In the listing below, the lines starting with the line with "M 769,1102 L" and going on through the line with "M 329,2232 L" are to be reproduced exactly, and only those.

________________________

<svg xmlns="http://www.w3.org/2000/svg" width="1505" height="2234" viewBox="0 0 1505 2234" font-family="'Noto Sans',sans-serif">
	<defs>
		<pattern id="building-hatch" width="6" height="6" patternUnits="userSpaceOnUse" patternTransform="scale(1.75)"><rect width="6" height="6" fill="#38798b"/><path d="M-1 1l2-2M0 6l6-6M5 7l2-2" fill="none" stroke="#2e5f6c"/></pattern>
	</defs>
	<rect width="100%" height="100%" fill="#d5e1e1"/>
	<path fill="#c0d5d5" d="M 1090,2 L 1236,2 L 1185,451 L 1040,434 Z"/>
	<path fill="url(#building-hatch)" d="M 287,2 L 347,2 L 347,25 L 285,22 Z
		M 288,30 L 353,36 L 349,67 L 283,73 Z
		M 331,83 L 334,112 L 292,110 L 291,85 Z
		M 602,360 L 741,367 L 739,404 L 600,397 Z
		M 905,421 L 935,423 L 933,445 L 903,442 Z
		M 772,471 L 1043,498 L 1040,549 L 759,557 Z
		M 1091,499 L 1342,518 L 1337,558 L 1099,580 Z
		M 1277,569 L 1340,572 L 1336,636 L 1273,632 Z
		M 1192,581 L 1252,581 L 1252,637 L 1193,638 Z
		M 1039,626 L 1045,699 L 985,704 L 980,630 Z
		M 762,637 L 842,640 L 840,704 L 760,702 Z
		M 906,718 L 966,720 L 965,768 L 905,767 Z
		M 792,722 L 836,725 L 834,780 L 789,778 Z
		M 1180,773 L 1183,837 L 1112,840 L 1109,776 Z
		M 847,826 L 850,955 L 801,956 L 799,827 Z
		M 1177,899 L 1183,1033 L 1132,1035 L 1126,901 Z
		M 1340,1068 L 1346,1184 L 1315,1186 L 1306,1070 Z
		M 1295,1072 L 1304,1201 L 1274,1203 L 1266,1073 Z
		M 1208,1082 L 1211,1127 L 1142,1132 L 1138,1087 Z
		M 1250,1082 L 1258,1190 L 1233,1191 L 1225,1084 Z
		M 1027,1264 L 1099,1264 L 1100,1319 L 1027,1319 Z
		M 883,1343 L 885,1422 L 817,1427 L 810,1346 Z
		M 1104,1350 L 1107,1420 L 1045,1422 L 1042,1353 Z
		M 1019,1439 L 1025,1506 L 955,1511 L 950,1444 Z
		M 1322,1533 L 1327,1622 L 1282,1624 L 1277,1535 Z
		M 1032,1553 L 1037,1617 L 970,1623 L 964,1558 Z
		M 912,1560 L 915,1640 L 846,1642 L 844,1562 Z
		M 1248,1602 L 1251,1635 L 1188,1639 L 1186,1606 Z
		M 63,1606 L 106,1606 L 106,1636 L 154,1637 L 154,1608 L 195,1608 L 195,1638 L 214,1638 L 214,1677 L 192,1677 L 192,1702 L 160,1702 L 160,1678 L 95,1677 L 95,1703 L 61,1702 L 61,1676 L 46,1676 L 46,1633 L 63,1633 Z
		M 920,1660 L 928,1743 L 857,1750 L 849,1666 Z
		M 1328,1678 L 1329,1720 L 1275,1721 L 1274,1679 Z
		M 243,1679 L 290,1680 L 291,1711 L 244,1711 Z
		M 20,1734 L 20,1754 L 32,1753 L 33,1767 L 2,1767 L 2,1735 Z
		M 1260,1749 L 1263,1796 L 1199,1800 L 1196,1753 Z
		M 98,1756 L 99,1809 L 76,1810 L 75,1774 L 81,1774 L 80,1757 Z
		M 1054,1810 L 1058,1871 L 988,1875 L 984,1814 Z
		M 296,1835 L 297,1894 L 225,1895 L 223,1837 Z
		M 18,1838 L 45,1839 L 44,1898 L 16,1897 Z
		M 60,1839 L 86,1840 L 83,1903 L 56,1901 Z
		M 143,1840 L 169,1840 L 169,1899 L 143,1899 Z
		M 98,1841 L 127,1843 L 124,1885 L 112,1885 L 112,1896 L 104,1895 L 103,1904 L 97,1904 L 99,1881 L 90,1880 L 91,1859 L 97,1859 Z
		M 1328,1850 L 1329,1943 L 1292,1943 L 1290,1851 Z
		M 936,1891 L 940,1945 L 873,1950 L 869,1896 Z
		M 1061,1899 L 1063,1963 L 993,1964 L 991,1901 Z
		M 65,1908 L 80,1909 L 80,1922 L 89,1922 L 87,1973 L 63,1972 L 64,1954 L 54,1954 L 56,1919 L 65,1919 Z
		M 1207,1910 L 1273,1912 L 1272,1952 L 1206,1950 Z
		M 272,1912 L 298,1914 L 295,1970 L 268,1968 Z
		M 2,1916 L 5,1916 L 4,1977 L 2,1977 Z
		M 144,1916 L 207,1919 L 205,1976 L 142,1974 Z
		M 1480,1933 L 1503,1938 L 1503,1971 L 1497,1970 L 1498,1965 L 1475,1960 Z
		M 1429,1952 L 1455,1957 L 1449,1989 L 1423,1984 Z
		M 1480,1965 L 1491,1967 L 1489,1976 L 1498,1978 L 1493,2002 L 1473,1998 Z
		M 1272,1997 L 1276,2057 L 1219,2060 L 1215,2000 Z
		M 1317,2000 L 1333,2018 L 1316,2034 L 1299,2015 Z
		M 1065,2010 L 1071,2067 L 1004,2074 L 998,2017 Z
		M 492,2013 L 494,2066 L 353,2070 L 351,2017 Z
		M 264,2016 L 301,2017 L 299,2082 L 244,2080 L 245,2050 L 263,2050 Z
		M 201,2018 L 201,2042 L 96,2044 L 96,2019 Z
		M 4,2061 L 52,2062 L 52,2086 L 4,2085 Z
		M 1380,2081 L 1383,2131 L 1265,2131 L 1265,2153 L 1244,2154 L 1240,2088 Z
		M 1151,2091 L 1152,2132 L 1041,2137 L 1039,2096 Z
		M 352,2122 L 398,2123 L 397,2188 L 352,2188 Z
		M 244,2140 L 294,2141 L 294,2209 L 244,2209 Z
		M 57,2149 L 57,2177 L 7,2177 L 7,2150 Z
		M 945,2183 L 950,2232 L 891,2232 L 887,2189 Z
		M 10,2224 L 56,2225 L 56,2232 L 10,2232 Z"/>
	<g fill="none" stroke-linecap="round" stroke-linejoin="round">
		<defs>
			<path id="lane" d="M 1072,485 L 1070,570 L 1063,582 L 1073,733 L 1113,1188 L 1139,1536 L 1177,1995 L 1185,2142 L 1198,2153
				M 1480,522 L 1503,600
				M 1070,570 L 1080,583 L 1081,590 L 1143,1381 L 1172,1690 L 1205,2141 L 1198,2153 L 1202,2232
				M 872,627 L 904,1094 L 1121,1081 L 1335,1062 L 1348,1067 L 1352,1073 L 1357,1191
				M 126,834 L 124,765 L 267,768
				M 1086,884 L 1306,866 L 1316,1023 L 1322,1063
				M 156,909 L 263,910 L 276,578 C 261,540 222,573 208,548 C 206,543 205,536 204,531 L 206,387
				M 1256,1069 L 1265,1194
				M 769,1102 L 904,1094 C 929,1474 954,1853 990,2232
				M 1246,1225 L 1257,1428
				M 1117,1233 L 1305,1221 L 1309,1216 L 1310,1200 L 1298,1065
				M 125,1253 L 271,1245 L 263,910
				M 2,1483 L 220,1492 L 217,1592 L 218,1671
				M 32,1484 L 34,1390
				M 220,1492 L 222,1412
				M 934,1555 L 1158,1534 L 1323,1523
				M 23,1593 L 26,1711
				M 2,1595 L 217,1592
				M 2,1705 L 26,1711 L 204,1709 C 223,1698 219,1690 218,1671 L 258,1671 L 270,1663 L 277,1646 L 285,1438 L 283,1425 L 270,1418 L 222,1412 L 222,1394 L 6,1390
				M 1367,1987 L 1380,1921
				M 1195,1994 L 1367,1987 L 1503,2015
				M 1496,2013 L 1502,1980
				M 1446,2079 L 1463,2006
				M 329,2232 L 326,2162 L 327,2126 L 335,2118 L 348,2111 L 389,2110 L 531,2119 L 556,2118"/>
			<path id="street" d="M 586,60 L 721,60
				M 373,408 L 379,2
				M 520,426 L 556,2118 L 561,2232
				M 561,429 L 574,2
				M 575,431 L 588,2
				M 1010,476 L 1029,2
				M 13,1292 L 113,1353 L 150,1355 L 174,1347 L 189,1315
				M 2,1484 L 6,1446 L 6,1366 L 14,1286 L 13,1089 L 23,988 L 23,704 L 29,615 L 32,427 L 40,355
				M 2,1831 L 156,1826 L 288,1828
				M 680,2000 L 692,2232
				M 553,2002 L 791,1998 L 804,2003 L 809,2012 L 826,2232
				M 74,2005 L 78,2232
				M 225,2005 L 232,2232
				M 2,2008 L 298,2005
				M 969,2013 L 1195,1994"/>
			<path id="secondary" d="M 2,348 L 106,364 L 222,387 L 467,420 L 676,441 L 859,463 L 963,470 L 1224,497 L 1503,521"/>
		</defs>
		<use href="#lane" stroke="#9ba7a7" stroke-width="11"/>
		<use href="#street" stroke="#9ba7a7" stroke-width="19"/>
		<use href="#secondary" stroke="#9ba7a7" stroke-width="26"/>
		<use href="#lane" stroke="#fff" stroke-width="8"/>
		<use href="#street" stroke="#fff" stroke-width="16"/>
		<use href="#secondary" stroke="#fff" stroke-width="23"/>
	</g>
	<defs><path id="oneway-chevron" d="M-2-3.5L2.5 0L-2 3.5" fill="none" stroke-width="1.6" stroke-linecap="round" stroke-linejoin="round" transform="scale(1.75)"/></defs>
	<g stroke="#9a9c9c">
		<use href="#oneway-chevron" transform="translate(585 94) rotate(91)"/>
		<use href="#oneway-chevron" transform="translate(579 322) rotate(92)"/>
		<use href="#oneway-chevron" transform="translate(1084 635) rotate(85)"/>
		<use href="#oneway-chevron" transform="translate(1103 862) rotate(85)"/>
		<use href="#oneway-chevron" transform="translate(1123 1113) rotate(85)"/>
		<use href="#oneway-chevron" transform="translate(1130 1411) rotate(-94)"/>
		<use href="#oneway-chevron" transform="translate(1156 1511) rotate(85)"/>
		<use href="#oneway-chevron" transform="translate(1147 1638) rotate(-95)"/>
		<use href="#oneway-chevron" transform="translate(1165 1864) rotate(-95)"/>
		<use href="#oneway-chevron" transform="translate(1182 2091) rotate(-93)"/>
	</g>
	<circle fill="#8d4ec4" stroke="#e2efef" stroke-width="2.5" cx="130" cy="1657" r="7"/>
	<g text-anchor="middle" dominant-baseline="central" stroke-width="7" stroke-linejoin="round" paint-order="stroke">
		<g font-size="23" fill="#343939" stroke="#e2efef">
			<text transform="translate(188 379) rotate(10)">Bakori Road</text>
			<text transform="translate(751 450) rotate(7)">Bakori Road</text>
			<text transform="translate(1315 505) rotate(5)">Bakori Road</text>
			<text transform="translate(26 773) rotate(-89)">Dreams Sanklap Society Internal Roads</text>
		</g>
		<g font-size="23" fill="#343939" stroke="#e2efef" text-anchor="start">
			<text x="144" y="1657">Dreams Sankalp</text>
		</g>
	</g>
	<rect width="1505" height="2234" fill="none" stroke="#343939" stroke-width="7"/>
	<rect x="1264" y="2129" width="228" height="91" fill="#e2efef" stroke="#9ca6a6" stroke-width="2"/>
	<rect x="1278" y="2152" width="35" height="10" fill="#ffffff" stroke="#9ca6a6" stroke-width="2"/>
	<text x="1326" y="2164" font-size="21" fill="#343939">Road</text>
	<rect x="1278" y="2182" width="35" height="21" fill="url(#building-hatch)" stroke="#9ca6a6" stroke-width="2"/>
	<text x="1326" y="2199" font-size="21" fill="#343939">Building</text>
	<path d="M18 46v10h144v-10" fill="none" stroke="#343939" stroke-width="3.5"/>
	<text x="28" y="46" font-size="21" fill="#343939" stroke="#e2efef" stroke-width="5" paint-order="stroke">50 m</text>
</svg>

________________________

▶ _EXERCISE SOLUTION_:
				M 769,1102 L 904,1094 C 929,1474 954,1853 990,2232
				M 1246,1225 L 1257,1428
				M 1117,1233 L 1305,1221 L 1309,1216 L 1310,1200 L 1298,1065
				M 125,1253 L 271,1245 L 263,910
				M 2,1483 L 220,1492 L 217,1592 L 218,1671
				M 32,1484 L 34,1390
				M 220,1492 L 222,1412
				M 934,1555 L 1158,1534 L 1323,1523
				M 23,1593 L 26,1711
				M 2,1595 L 217,1592
				M 2,1705 L 26,1711 L 204,1709 C 223,1698 219,1690 218,1671 L 258,1671 L 270,1663 L 277,1646 L 285,1438 L 283,1425 L 270,1418 L 222,1412 L 222,1394 L 6,1390
				M 1367,1987 L 1380,1921
				M 1195,1994 L 1367,1987 L 1503,2015
				M 1496,2013 L 1502,1980
				M 1446,2079 L 1463,2006
				M 329,2232 L 326,2162 L 327,2126 L 335,2118 L 348,2111 L 389,2110 L 531,2119 L 556,2118"/>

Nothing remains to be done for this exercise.